The third error is not factoring in practical execution — in other words, what you need to do to successfully get to the number predicted. If you don’t know how you would practically realize the size of prize, it probably isn’t real. Instead of focusing just on the final number, recognize that what a size of prize analysis does is help you figure out the shape of your category “s-curve,” the growth and lifecycle of the category, and where your category is now on it. Every s-curve is different but has the same stages of (a) early slow growth, (b) steep growth (the “hockey stick”) and (c) later slow growth/decline. Over-investing is the biggest risk in the first stage, where you have to carefully fan the flame without putting out the fire, and the third stage, where no amount of marketing will help spark growth in a flat to declining category. Similarly, under-investing is the single biggest risk in the second stage.
The single biggest missed opportunity is not realizing the treasure trove of category ceiling and s-curve data that companies already have right under their nose. The reality is that there isn’t just one category ceiling and s-curve, but in truth many category ceilings and s-curves at a local market level. Do what we call a “Super-Geo” analysis to look at your best-performing and worst-performing local markets on a per capita basis. Take your company’s sales and shipment data at the most granular, local level and then convert it into a per capita metric.

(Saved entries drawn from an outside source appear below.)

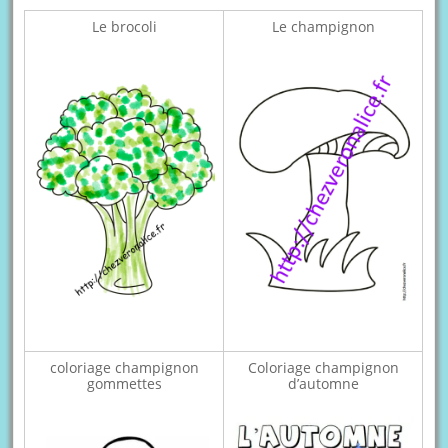
Le brocoli
Le champignon
coloriage champignon
Coloriage champignon
gommettes
d’automne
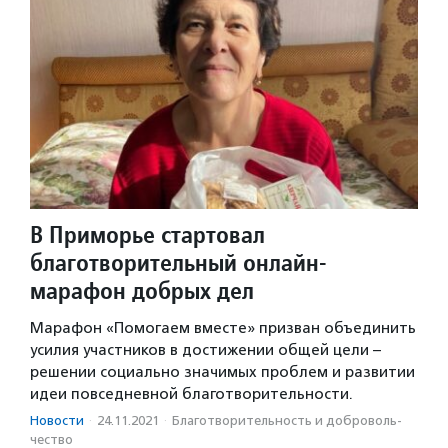
В Приморье стартовал
благотворительный онлайн-
марафон добрых дел
Марафон «Помогаем вместе» призван объединить
усилия участников в достижении общей цели –
решении социально значимых проблем и развитии
идеи повседневной благотворительности.
Новости
·
24.11.2021
·
Благотвори­тель­ность и доброволь­
чест­во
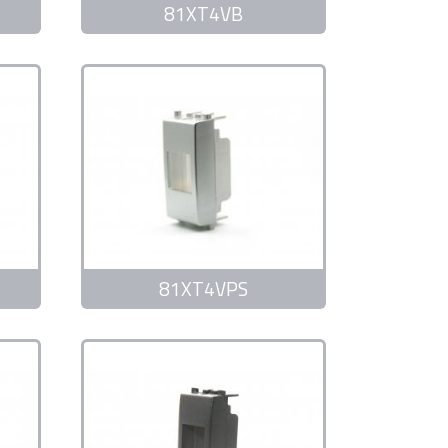
81XT4VB
81XT4VPS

We’ve seen extreme variance of both ceilings and s-curves at the zip-code or county level. Executives in categories that nationally have low single-digit penetration are shocked when they see that some local markets have rates in the high double digits. Others are spooked when they see that while national growth might be positive, key local markets have declining category growth. This is perhaps the least-utilized and the most robust fact-base because the category ceiling and s-curves are not projections, but actual reality.
Over-specialization is at the root cause of all three errors. Anyone with expertise has confirmation bias risk. Few people have expertise in multiple disciplines necessary. To correctly size the prize, you need three lenses — a microscope (e.g., consumer passion, activation, super-geos), a telescope (industry breadth and broad strategy expertise), and a mirror (confirmation bias). To avoid confirmation bias, you need a breadth of industry experience and likely strong strategy expertise. To solve for the second error, you need extensive expertise with consumers. To solve for the third error, you need expertise in execution and activation. Consultants and bankers, who spend a lot of time doing size the prize analysis, have relatively little experience with consumers or execution, which is why many of these analyses turn out wrong.
The key is to be self-aware of your own biases and skill gaps you are bringing to the table, and then build a team that compensates for the gaps.